• _Given text_:

..........

Quentin blames everything that she has done or what she is going to do on Jason.  Quentin feels trapped by the way Jason tries to look after her.  She is in a situation where she is not where she wants to be and she tries to rebel against anybody that is in her way.  All Quentin wants to have from Jason is his trust and a little bit of freedom to do and say what she wants.
Jason is the last of the Compson men, other than Benjy.  He is left with the responsibility of taking care of his mother and Caddy’s daughter Quentin.  While he complains about the responsibility, he needs the pressure to keep moving.  It gives him something to work for.  Jason becomes obsessed with the actions of everyone in the house.  His downfall comes from his inability to accept responsibility for his actions though.
Dilsey
Dilsey’s character has been known as the moral center of The Sound and The Fury.  Dilsey play a primary role interacting with all of the characters in every section.  The reader can really see her complexities in the last section.  The section begins with Dilsey'’ preparation of the Compton’s breakfast and ends with a trip to church.  The narration rarely leaves Dilsey throughout this section.  Dilsey’s section gives the reader clarity at the end of a very confusing book.  Dilsey’s existence is in reality and her presence is what grounds the entire Compson family.  Dilsey represents Faulkner’s last hope in humanity the rest of the characters are not in reality.  Dilsey’s strong sense of self and integrity come from her faith.  Her views on religion are very different then the Compson family.  Dilsey is a strong believer in Christianity while Mrs. Compson believes herself to be the victim of God’s power.  Quentin and Jason are modern pessimists following the example of their father.  These opposing religious outlooks really represent Dilsey’s endurance and give the reader an understanding of why she stays with the Compsons.

..........

• _The tasks_:
1. Rewrite the lines of the rows below as a numbered list, from the first line of the rows through the line that contains "genus: Sarika", including both, and skip any blank lines.
2. Write the next part of the essay on The Sound and the Fury above, picking up after its final sentence.

..........

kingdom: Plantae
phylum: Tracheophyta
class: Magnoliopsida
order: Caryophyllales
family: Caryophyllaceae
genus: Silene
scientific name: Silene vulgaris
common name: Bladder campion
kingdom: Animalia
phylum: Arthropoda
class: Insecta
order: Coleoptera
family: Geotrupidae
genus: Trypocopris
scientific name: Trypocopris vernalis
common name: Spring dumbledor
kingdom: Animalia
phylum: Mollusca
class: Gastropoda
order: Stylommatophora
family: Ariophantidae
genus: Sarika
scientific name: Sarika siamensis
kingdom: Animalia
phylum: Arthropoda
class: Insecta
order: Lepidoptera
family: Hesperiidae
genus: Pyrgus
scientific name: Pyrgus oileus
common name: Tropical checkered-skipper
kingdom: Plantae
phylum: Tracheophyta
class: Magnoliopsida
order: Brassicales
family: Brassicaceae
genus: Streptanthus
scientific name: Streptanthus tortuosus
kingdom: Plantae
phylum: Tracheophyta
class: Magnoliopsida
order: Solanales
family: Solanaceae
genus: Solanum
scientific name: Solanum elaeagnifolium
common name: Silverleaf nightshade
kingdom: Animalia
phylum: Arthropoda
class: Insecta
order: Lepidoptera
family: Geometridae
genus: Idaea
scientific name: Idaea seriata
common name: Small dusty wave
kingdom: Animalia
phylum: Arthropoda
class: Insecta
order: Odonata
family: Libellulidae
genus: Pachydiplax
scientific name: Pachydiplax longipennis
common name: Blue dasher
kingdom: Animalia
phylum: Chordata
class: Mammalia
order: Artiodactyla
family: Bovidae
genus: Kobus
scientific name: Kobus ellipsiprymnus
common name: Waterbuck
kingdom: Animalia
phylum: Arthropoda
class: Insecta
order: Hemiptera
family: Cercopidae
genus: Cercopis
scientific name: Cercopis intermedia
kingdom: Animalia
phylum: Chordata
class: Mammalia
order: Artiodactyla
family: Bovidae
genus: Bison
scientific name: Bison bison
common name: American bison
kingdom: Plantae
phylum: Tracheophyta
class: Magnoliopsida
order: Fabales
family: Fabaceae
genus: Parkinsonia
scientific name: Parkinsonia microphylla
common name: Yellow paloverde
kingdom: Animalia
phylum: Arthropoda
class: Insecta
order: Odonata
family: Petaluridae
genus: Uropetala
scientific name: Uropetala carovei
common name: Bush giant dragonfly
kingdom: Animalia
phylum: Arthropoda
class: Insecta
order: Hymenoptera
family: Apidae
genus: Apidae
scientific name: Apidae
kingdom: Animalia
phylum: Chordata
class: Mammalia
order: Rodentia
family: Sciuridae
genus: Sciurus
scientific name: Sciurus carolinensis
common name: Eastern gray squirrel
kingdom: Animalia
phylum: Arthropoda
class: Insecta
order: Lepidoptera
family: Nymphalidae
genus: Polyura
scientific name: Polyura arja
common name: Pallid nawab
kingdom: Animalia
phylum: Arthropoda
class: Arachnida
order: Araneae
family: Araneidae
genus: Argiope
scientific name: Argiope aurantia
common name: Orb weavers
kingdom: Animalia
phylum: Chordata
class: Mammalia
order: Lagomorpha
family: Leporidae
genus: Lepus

..........

• _Responses to the tasks_:
1.
1. kingdom: Plantae
2. phylum: Tracheophyta
3. class: Magnoliopsida
4. order: Caryophyllales
5. family: Caryophyllaceae
6. genus: Silene
7. scientific name: Silene vulgaris
8. common name: Bladder campion
9. kingdom: Animalia
10. phylum: Arthropoda
11. class: Insecta
12. order: Coleoptera
13. family: Geotrupidae
14. genus: Trypocopris
15. scientific name: Trypocopris vernalis
16. common name: Spring dumbledor
17. kingdom: Animalia
18. phylum: Mollusca
19. class: Gastropoda
20. order: Stylommatophora
21. family: Ariophantidae
22. genus: Sarika

2.
 Dilsey is the only character that we see paying active attention to Benjy’s emotional needs after Caddy is gone.  She provides Benjy with a cake on his birthday, and near the end of the novel she directs Luster to put a splint on the broken stem of Benjy’s narcissus, a flower that had been damaged by Jason.  This is one of the few times compassion is displayed in the book.
 Many of the character’s relationships to time are analyzed throughout the novel.  At breakfast time Dilsey announces "eight o’clock (290)" automatically making the proper correction for the old kitchen clock. A scene in Boston represents the difference between Quentin and Dilsey.  Quentin is fascinated by unwound clocks in a jewelers window, and is unwilling to realize that clocks must be regulated and set before they can tell the correct time.  Dilsey is associated with a vision of timeless reality that dominates service during the reverend’s sermon.  On Sunday she says to her daughter, "I’ve seed the first en de last (313)."  During the sermon the narration describes Dilsey crying, "in and out of the myriad coruscation’s of immolation and abnegation and time (311)" Dilsey becomes a symbol of time, her sunken cheeks representing human events and her sliding teardrops the flow of time.  Dilsey is the prophetic timekeeper of the Compson family Even though her role is unrecognized by those that she would like to save.  In an early review Evelyn Scott a white critic said, "Dilsey isn’t searching for a soul.  She is a soul.  Dilsey is immune to history.  Neither the past nor the future nor the present is oppressive to her because they are all aspects of eternity, and her ultimate commitment is to eternity.  If Uncle Tom is Christ, Dilsey is a Madonna; she suffers yet transcends to a mortal pain."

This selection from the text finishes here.